In the records below, count every line that includes the word "Documentation". Provide the total alone.
◇ ◇ ◇ ◇
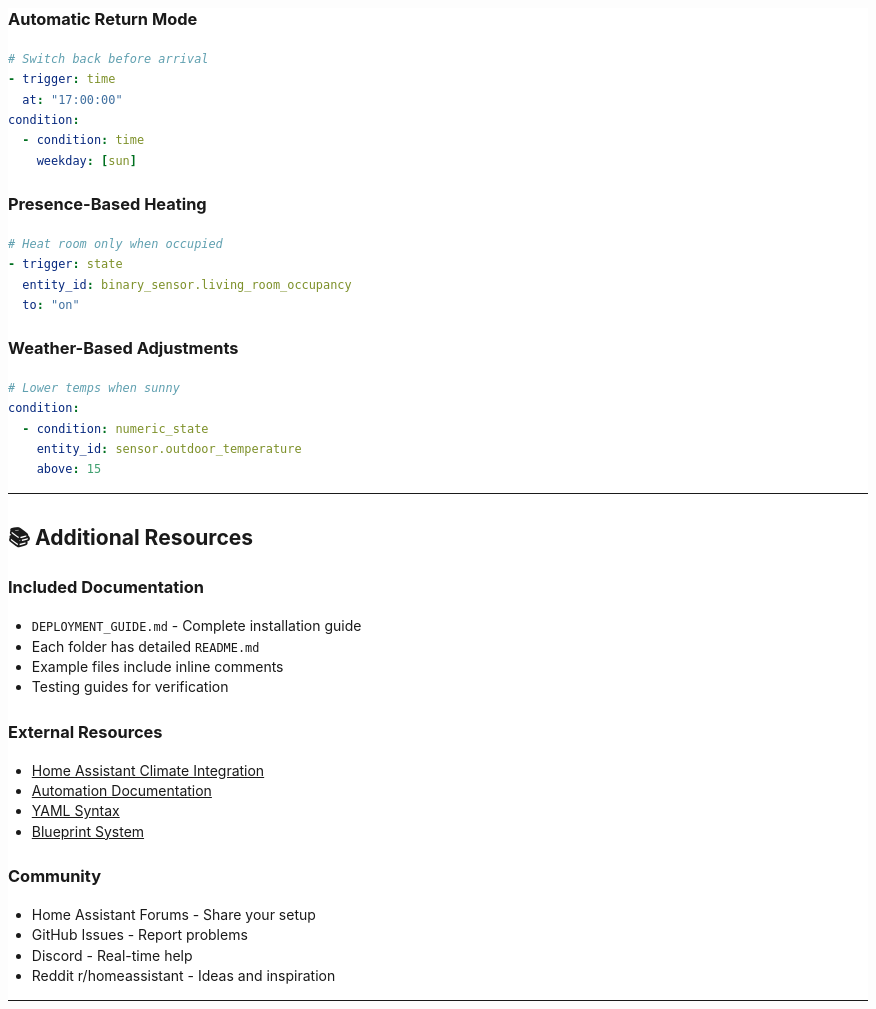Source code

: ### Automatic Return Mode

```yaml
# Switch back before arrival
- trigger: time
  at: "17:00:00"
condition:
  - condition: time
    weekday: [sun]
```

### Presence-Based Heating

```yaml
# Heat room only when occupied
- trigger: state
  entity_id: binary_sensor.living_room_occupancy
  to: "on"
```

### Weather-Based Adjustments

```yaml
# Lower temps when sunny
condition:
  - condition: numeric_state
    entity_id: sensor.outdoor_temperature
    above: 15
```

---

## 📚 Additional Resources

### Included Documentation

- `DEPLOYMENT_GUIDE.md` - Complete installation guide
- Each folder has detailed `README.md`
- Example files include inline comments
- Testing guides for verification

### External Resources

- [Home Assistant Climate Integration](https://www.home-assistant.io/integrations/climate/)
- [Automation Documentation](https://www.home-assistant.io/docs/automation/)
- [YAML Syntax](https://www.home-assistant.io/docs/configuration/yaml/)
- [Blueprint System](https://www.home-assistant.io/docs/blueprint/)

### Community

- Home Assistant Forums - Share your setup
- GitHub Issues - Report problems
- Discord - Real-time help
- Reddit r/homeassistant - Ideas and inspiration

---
◇ ◇ ◇ ◇
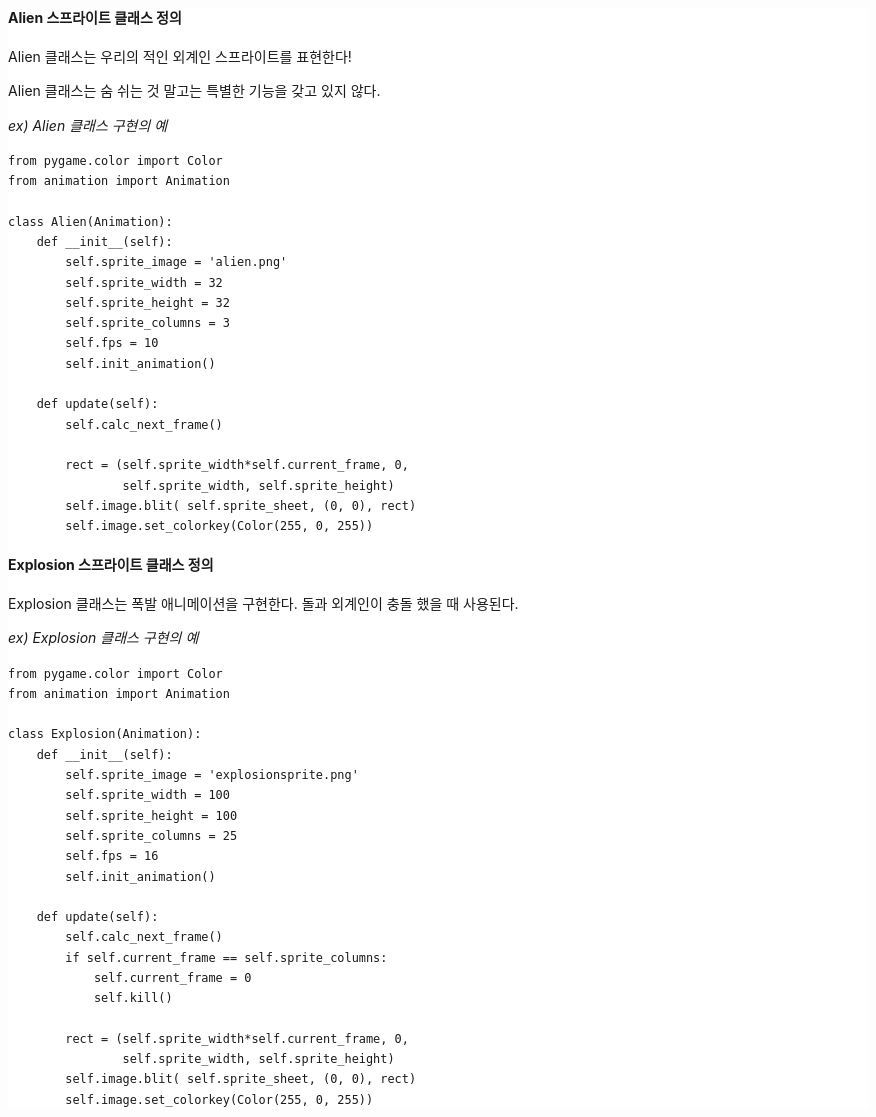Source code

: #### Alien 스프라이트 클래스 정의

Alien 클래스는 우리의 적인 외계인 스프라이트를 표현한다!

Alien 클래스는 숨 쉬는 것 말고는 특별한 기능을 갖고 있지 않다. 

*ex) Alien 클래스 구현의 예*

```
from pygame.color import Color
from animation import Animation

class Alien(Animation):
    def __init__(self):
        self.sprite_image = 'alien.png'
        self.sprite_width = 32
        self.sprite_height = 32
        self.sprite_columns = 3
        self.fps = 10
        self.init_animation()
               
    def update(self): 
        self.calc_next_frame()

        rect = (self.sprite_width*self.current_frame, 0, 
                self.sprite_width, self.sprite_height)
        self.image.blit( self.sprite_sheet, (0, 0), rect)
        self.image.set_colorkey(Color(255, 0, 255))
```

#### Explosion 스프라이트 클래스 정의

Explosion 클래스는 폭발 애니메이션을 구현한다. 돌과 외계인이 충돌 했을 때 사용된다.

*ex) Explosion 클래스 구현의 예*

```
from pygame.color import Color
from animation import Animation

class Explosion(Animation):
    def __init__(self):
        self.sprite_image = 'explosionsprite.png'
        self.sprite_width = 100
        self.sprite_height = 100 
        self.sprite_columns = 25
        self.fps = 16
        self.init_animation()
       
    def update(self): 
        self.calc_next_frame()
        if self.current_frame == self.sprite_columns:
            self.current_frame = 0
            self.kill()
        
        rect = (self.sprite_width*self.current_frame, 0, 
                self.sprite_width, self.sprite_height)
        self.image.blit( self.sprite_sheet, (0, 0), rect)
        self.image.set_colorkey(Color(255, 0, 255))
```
◇ ◇ ◇ ◇
=== Answer space ===
2